Help. I am tring a new recipe for mother's day. I am hoping that I didn't screw up my $80.00 piece of New York Strip. I followed a recipe that I found on steak rubs. One of the ingedients was ancho chilie powder. I just assumed it was the same chilie powder that my husband uses in his chilie. I used a cup of it in my rub instead of ancho chilie powder. Should I worry that my steak is going to taste awful or should it be ok this time! Just tring to make sure that I don't ruine Mother's Day. Thanks in advance!


----------



## scott123 (Dec 23, 2003)

Ancho chili powder is just dried ancho chilis. The term "chili powder" can sometime be used to describe just dried chilis, but most of the time, chili powder is a combination of dried chilis, garlic, cumin, oregano and salt. Ancho is usually one of the dried chilis in the mix, along with others. It depends on the other ingredients in the rub, but the extra garlic, cumin, oregano and salt may not be all that bad. A cup is a lot though. Too much cumin can be bitter.


----------



## kylew (Aug 14, 2000)

Actually, ancho chilies (and ancho chili powder) are dried (and ground) poblano chilis. They are on the milder side of the heat spectrum. Depending on whats in the chili powder blend it can be quite hot. Chili powder can also refer to ground red chilies and often this means cayene, also pretty hot.


----------



## suzanne (May 26, 2001)

Wow, that must be some big steak, to need a CUP of chili powder!  As Kyle and Scott have said, "chili powder" can mean a lot of different things and include many different spices. When a recipe calls for a specific chili powder, such as ancho chile powder in yours, it means the dried, powdered version of only that one variety of chile. There are hundreds of different chiles, and each has its own particular flavor; even the same veriety of chile can have different flavors depending on whether it is fresh or dried, and how it is dried. For example: most people know what jalapenos are like. But did you know that when you dry and smoke them they come out as chipotles? Very different flavor, one from the other. But I digress. 

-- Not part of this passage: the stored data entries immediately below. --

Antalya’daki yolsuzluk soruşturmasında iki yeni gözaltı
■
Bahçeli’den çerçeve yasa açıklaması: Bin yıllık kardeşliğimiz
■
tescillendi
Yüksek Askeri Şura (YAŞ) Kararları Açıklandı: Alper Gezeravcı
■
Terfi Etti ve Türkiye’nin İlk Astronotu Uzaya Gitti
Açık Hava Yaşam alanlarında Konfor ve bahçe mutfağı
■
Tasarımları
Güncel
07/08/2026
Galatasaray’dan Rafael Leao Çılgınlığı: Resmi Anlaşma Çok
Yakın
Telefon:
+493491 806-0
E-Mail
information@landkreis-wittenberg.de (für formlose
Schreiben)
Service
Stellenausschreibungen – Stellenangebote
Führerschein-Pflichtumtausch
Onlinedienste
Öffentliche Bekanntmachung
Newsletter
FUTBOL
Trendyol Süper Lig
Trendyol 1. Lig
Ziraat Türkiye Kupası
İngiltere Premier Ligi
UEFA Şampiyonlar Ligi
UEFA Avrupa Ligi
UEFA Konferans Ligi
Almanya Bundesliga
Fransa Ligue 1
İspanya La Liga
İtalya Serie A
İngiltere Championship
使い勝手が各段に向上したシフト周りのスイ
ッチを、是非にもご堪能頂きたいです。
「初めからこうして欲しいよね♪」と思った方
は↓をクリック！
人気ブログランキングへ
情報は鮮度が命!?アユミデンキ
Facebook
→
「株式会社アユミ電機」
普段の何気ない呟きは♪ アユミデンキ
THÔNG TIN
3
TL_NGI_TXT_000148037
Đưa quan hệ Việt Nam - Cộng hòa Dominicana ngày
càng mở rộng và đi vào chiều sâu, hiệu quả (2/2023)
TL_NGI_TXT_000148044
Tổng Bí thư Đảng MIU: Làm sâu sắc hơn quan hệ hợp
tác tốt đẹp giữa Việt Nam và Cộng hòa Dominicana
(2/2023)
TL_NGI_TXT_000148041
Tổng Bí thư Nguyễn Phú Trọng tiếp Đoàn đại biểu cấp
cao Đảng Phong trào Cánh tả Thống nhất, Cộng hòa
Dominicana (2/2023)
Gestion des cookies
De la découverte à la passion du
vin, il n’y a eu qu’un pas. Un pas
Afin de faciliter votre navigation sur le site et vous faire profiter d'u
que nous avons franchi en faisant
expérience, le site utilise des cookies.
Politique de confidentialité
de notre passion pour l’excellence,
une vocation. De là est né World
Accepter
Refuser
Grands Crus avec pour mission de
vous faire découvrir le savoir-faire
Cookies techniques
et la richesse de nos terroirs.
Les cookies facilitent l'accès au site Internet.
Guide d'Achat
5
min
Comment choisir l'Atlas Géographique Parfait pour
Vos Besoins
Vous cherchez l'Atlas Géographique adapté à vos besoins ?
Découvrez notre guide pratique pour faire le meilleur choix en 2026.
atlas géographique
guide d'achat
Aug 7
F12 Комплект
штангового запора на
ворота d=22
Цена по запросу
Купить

What does the chili powder you used taste like? And what else is in the rub? If it is spicier than you really want, just scrape off most of the rub before you cook the steak. In fact, I don't think it's ever a good idea to leave a thick layer of spices on a steak -- you'll end up burning the spices before you get that nice _meaty_ crust. And that's what you want to end up with: a beautiful hunk of MEAT, :lips: not a lot of burnt spices.


----------